Interview – Will Sheff of Okkervil River
On Oct 27, we lost one of the most influential musicians of our time – Lou Reed, responsible for pioneering a gritty, poetic punk sound in New York in the 1970s. A treasured friend to an honoured and lucky few, and a hero to many more, his immense contributions as an artist, a band-mate, a mentor will never be forgotten.
I spoke with Will Sheff of Austin band Okkervil River the day before Reed passed – a day later, he penned one of the most beautiful and moving obituaries for his personal idol that has been published. The honest and relatable prose he invokes in his tribute is one of the defining and shining features in his songwriting, particularly in the band’s latest record The Silver Gymnasium.
At the time, our conversation revolved around more of Sheff’s literary and musical influences. Whether it was James Joyce, Henry Miller or a long lost letter he received from one of the founders of the Incredible String Band, his eclectic range of heroes have informed Okkervil River’s rustic, poetic and intelligent artistic direction. Below is a transcript of our very in-depth, often hilarious and overall enlightening conversation.

Collected data:
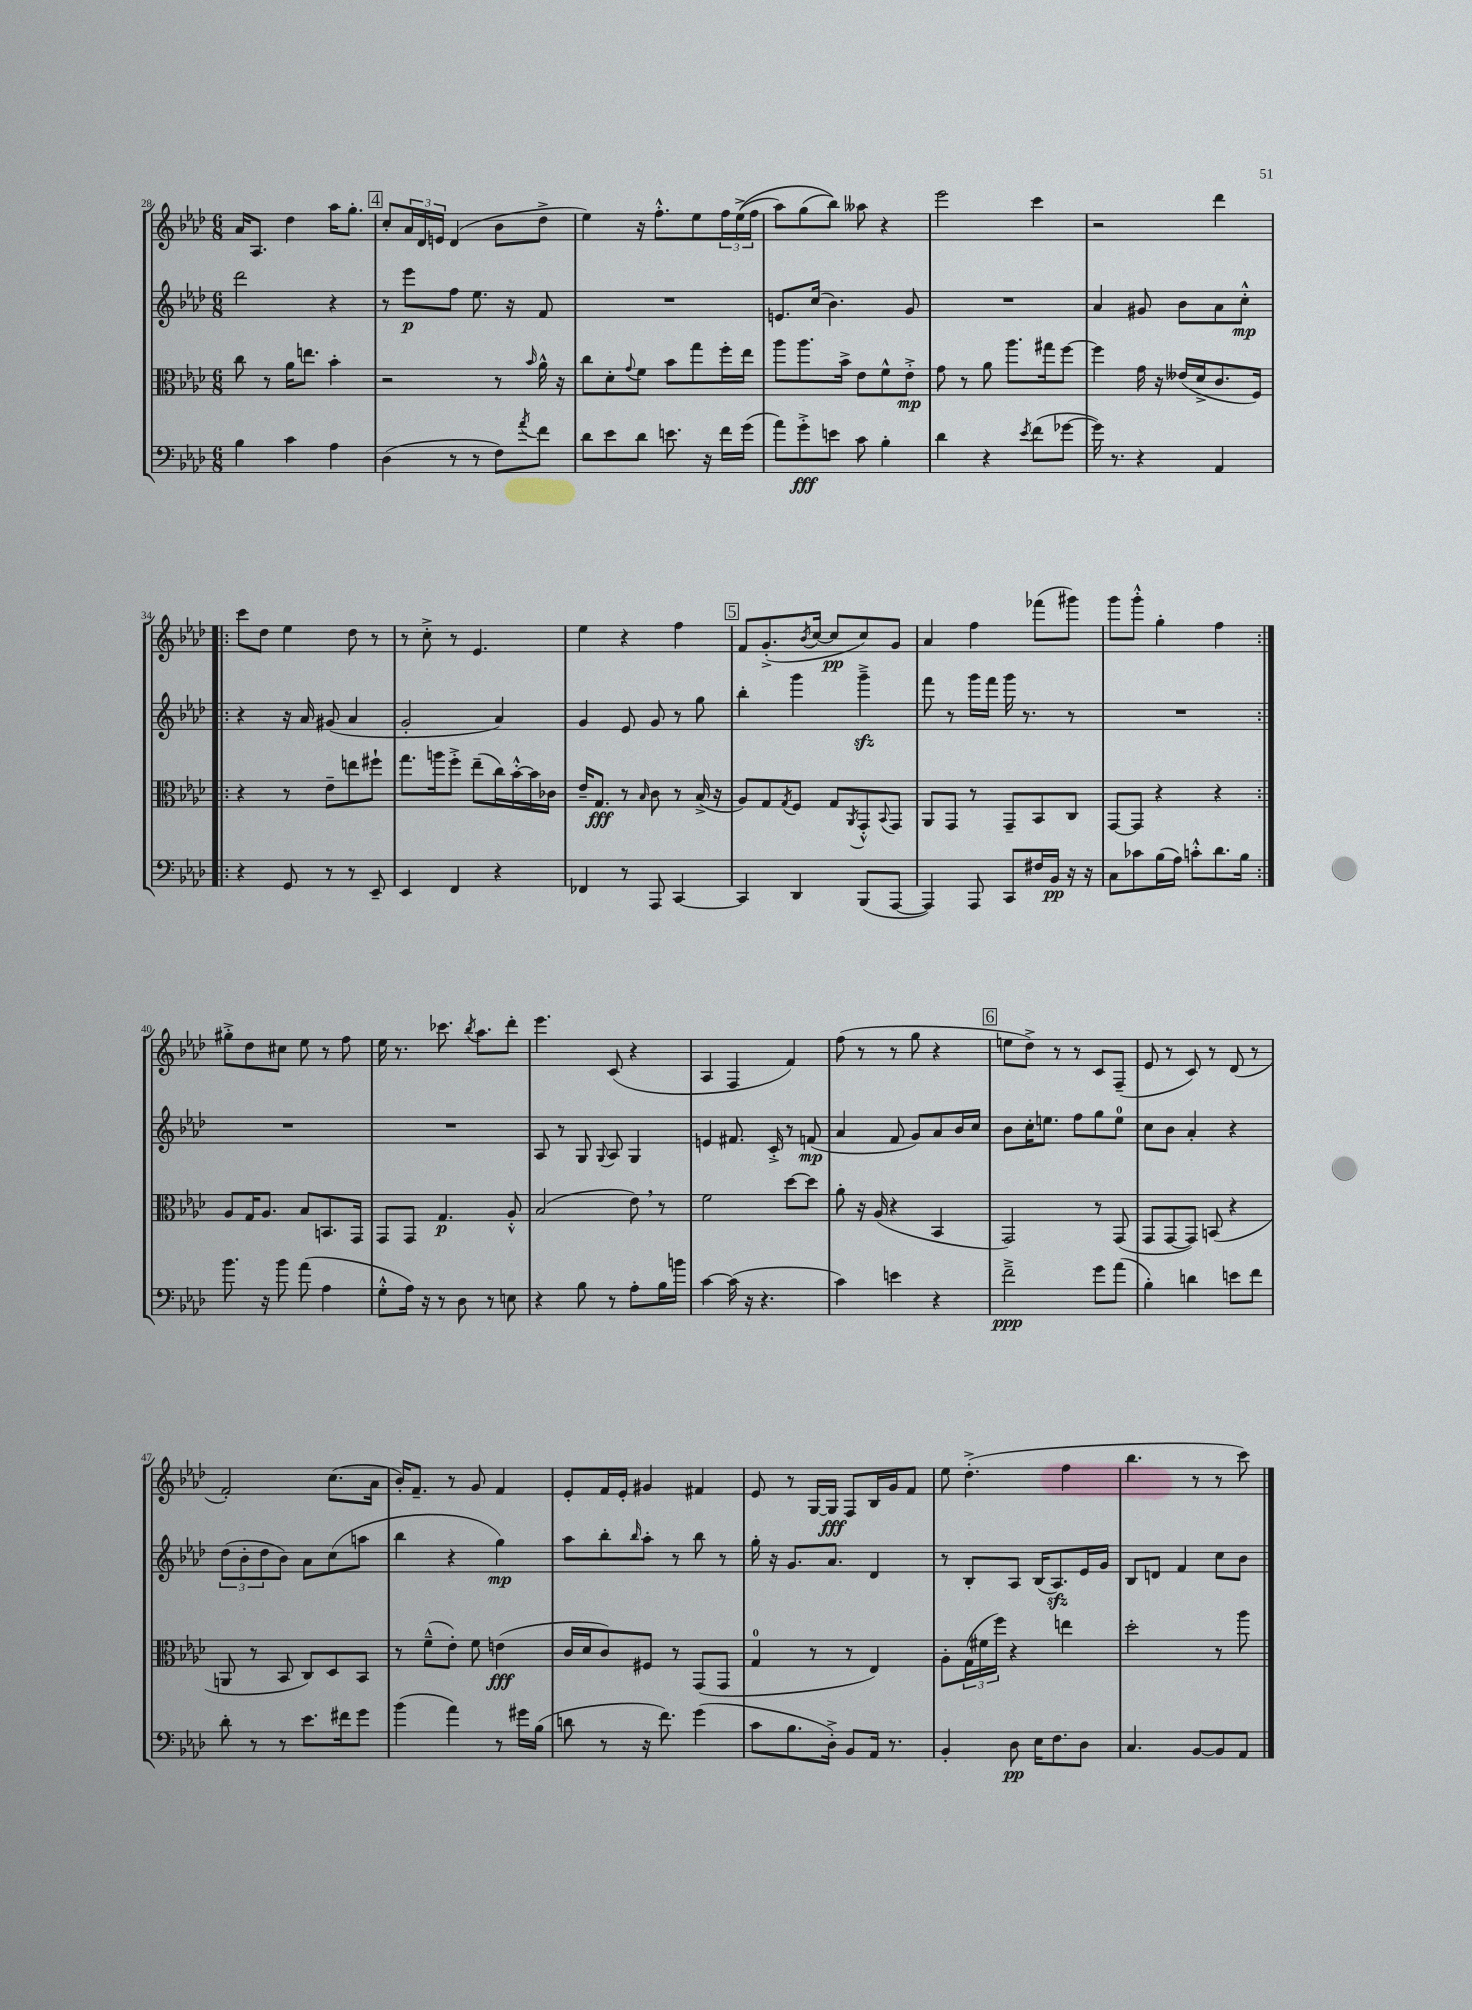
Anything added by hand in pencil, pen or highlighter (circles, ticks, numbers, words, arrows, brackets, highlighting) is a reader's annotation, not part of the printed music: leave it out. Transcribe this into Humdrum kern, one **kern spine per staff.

Directions for this task: Condense the interview introduction about Will Sheff into two sentences.

Final answer: The introduction honors Lou Reed, who died on Oct 27 and pioneered a gritty, poetic punk sound in New York in the 1970s, and notes that the interviewer spoke with Will Sheff of the Austin band Okkervil River the day before Reed's death, after which Sheff wrote a moving obituary for his idol. The conversation focused on Sheff's literary and musical influences, such as James Joyce and Henry Miller, whose eclectic range has shaped the band's rustic, poetic and intelligent artistic direction.